Denn mit dem demografischen Wandel gerät der Arbeitsmarkt, der bei einer Umlagefinanzierung den wichtigsten Finanzierungsfaktor bildet, zunehmend unter Druck. Ein Grund, sich das deutsche Sozialsystem genauer anzusehen.

Es geht um gewaltige Beiträge

Die Beträge, um die es dabei geht, sind gewaltig: 1,18 Billionen Euro gaben Bürger und Unternehmen im Jahr 2022 für die sozialen Sicherungssysteme der Bundesrepublik aus. Dieses sogenannte Sozialbudget von rund 1.180 Milliarden Euro ist der große Umverteilungstopf der Bundesrepublik.

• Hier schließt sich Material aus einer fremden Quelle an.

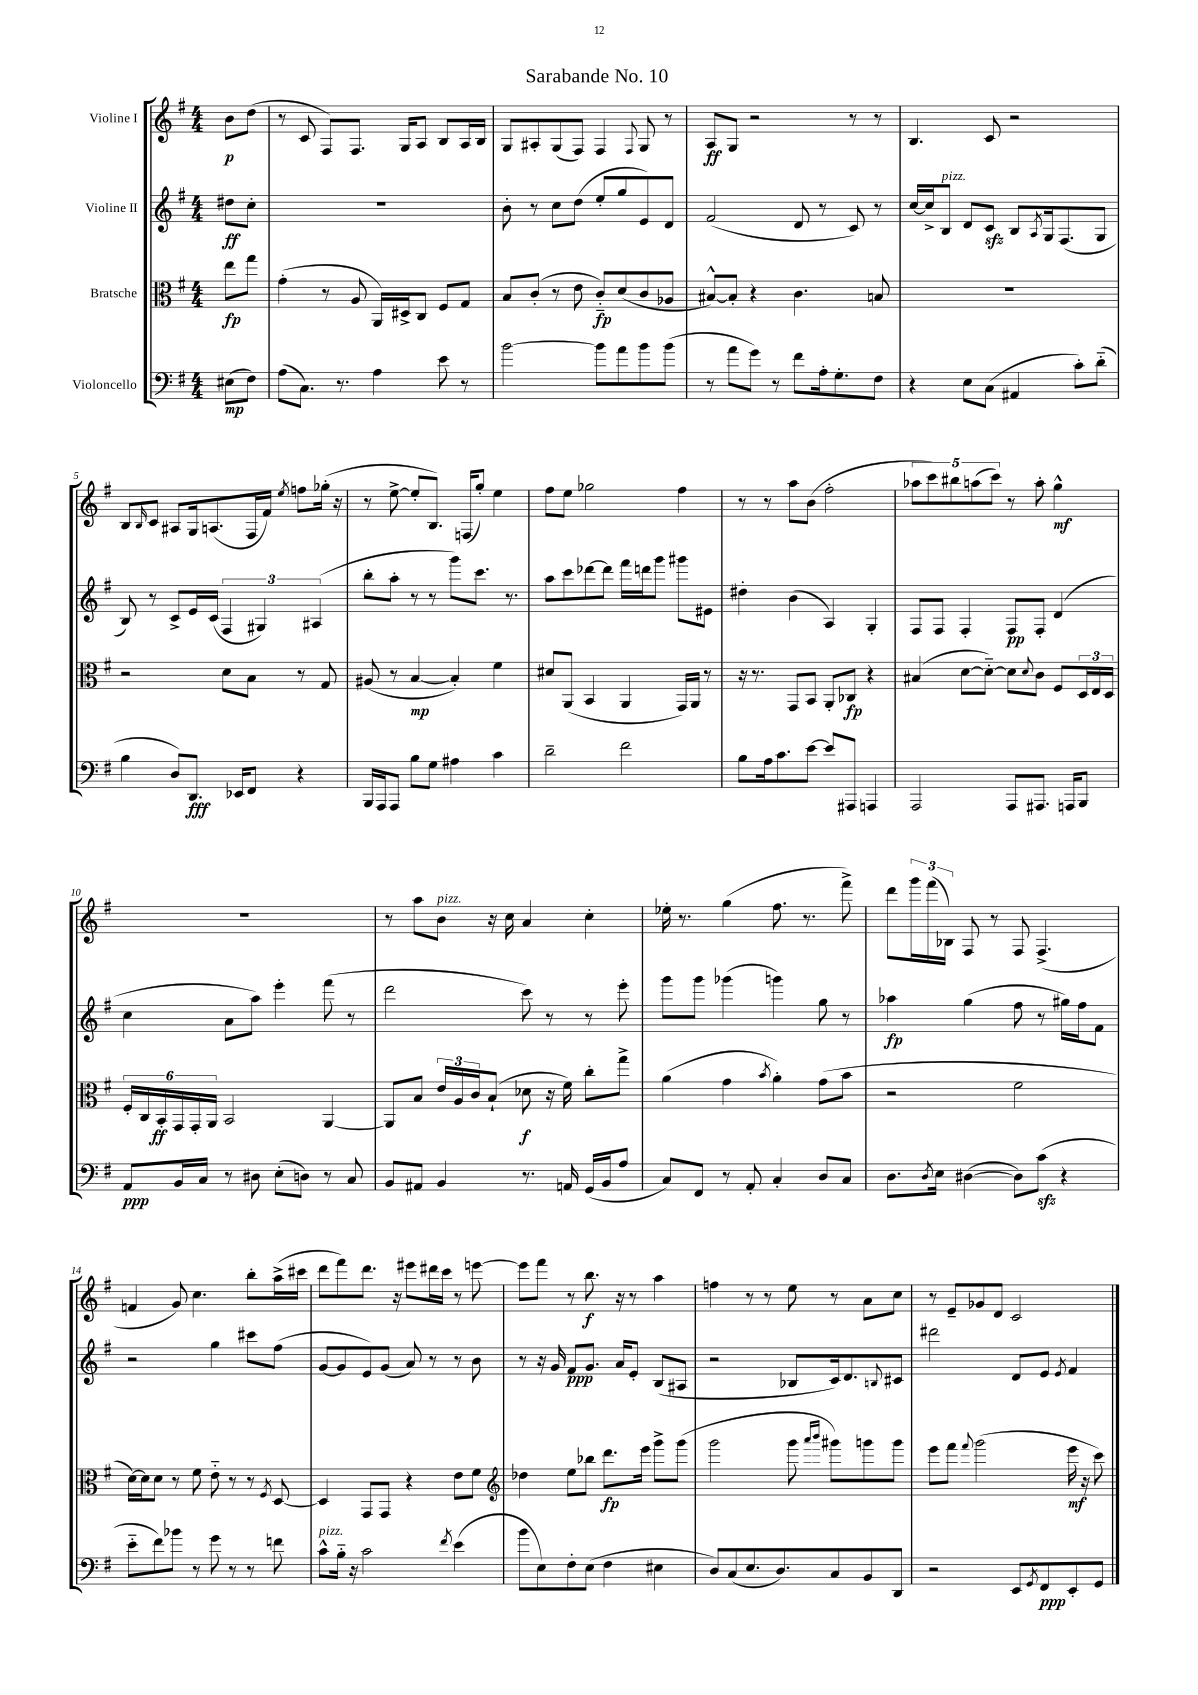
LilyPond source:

\header { title = "Sarabande No. 10" }
<<
\new StaffGroup <<
\new Staff = "s0" \with { instrumentName = "Violine I" } {
    \clef treble \key g \major \numericTimeSignature \time 4/4 \partial 4
    b'8\p d''8( |
    r8 c'8 fis8) fis8. g16 a8 b8 a16 b16 |
    g8 ais8-. g8( fis8) fis4 \appoggiatura { fis8 } g8 r8 |
    a8\ff g8 r2 r8 r8 |
    b4. c'8 r2 |
    b8 \grace { b16 } c'8 ais8 g16 a8.( fis16 fis'16) \acciaccatura { e''8 } f''8 ges''16-.( r16 |
    r8 e''8~-> e''8-. b8.) f16( g''8-.) e''4 |
    fis''8 e''8 ges''2 fis''4 |
    r8 r8 a''8 b'8( fis''2-. |
    \tuplet 5/4 { aes''8 c'''8) bis''8 a''8( c'''8) } r8 a''8-. g''4-^\mf |
    R1 |
    r8 a''8 b'8^\markup { \italic "pizz." } r16 c''16 a'4 c''4-. |
    ees''16-. r8. g''4( fis''8. r8. fis'''8->) |
    d'''8 \tuplet 3/2 { g'''16 fis'''16( bes16) } fis8 r8 fis8 fis4.->( |
    f'4 g'8) c''4. b''8-. a''16->( cis'''16 |
    d'''8 fis'''8) d'''8. r16 eis'''8 dis'''16 c'''16 r8 e'''8~ |
    e'''8 fis'''8 r8 b''8.\f r16 r8 a''4 |
    f''4 r8 r8 e''8 r8 a'8 c''8 |
    r8 e'8-- ges'8 d'8 c'2 \bar "|." |
}
\new Staff = "s1" \with { instrumentName = "Violine II" } {
    \clef treble \key g \major \numericTimeSignature \time 4/4 \partial 4
    dis''8\ff c''8-. |
    R1 |
    b'8-. r8 c''8 d''8( e''8-. g''8 e'8) d'8 |
    fis'2( d'8 r8 c'8) r8 |
    c''16~ c''16-> b8^\markup { \italic "pizz." } d'8 c'8\sfz b8 \acciaccatura { a8 } g16 fis8.( g8 |
    b8) r8 c'8-> e'16 c'16( \tuplet 3/2 { fis4 gis4) ais4( } |
    b''8-. a''8-. r8 r8 g'''8) c'''8. r8. |
    a''8 c'''8 des'''8~ des'''8 fis'''16 d'''16 g'''8 gis'''8 eis'8 |
    dis''4-. b'4( a4) g4-. |
    fis8 fis8 fis4-. fis8\pp fis8-. d'4( |
    c''4 a'8 a''8) e'''4-. fis'''8( r8 |
    d'''2 c'''8) r8 r8 e'''8-. |
    g'''8 g'''8 ges'''4( g'''4) g''8 r8 |
    aes''4\fp g''4( fis''8 r8 gis''16) fis''16 fis'8 |
    r2 g''4 cis'''8 fis''8( |
    g'8~ g'8 e'8) g'8( a'8) r8 r8 b'8 |
    r8 r16 g'16 fis'8\ppp g'8. a'16 e'8-. b8( ais8 |
    r2 bes8 c'16) d'8. \appoggiatura { b8 } cis'8 |
    dis'''2 d'8 e'8 \acciaccatura { e'8 } fis'4 \bar "|." |
}
\new Staff = "s2" \with { instrumentName = "Bratsche" } {
    \clef alto \key g \major \numericTimeSignature \time 4/4 \partial 4
    e''8\fp g''8 |
    g'4-.( r8 a8 a,16) dis16-> c8 fis8 g8 |
    b8 c'8-.( r8 e'8 c'8-_\fp) d'8( c'8 aes8 |
    bis8~-^) bis8-. r4 c'4. b8 |
    R1 |
    r2 d'8 b8 r8 g8 |
    ais8( r8 b4~\mp b4-.) fis'4 |
    dis'8 a,8( b,4 a,4 g,16) a,16 r8 |
    r16 r8. g,8 b,8 a,8-. ces8\fp r4 |
    bis4( d'8~ d'8~-_) d'8 \appoggiatura { d'8 } c'8 fis8 \tuplet 3/2 { d16 e16 d16 } |
    \tuplet 6/4 { fis16-. c16 b,16-.\ff g,16 g,16-. a,16 } b,2 a,4~ |
    a,8 b8 \tuplet 3/2 { e'16 a16 c'16 } b8-!( des'8\f r16 fis'16) c''8-. g''8-> |
    a'4( g'4 \acciaccatura { b'8 } a'4-.) g'8( b'8 |
    r2 fis'2 |
    d'16~) d'16 d'8 r8 fis'8 e'8-_ r8 r8 \acciaccatura { fis8 } d8~ |
    d4 g,8 g,8 r4 e'8 fis'8 |
    \clef treble des''4 e''8 bes''8 d'''8.\fp e'''16 g'''8-> g'''8( |
    g'''2 g'''8 \grace { a'''16 b'''16 } gis'''8) g'''8 g'''8 |
    e'''8 fis'''8 \appoggiatura { fis'''8 } g'''2( e'''16\mf r16 c'''8) \bar "|." |
}
\new Staff = "s3" \with { instrumentName = "Violoncello" } {
    \clef bass \key g \major \numericTimeSignature \time 4/4 \partial 4
    eis8\mp( fis8) |
    a8( c8.) r8. a4 e'8 r8 |
    b'2~ b'8 a'8 b'8 b'8( |
    r8 a'8 g'8) r8 fis'8 a16-. g8.-. fis8 |
    r4 e8 c8( ais,4 c'8-.) d'8-_( |
    b4 d8) d,8.\fff ees,16 fis,8 r4 |
    b,,16 a,,16 a,,8 b8 g8 ais4 c'4 |
    d'2-- fis'2 |
    b8 a16 c'8. e'8~ e'8 ais,,8 a,,4 |
    a,,2 a,,8 ais,,8. a,,16 b,,8 |
    a,8\ppp b,16 c16 r8 dis8 e8-.( d8) r8 c8 |
    b,8 ais,8 b,4 r8. a,16 g,16( b,16 a8 |
    c8) fis,8 r8 a,8-. c4-. d8 c8 |
    d8. \acciaccatura { d8 } e16 dis4~( dis8) c'8\sfz( r4 |
    e'8-_ fis'8) bes'8 r8 g'8 r8 r8 f'8 |
    c'8-^^\markup { \italic "pizz." } b16-_ r16 c'2 \acciaccatura { fis'8 } e'4( |
    b'8 e8) fis8-. e8( fis4 eis4 |
    d8) c8( e8. d8.) c8 b,8 d,8 |
    r2 e,8 \acciaccatura { g,8 } fis,8\ppp e,8-. g,8 \bar "|." |
}
>>
>>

Aus diesem Topf wird der gesamte deutsche Sozialschutz bezahlt, wie aus Zahlen des Bundesministeriums für Arbeit und Soziales hervorgeht: 475 Milliarden für Renten aller Art, 459 Milliarden für Krankheit, Pflege und Unfälle, 131 Milliarden für Kinder oder 37 Milliarden für Arbeitslose. Insgesamt gibt die Bundesrepublik mehr Geld für Sozialleistungen aus als beispielsweise die Niederlande, die Türkei oder die Schweiz überhaupt insgesamt erwirtschaften.

Die nackten Zahlen hören sich zwar dramatisch hoch an, sagen an sich aber nicht viel aus. Viel wichtiger ist die Frage, wie groß der Anteil des Sozialbudgets an der gesamten Wirtschaftsleistung ist und wie sich dieses Verhältnis entwickelt. Die gesamte deutsche Wirtschaftsleistung betrug im Jahr 2022 nach Angaben des Statistischen Bundesamtes rund 3,87 Billionen Euro.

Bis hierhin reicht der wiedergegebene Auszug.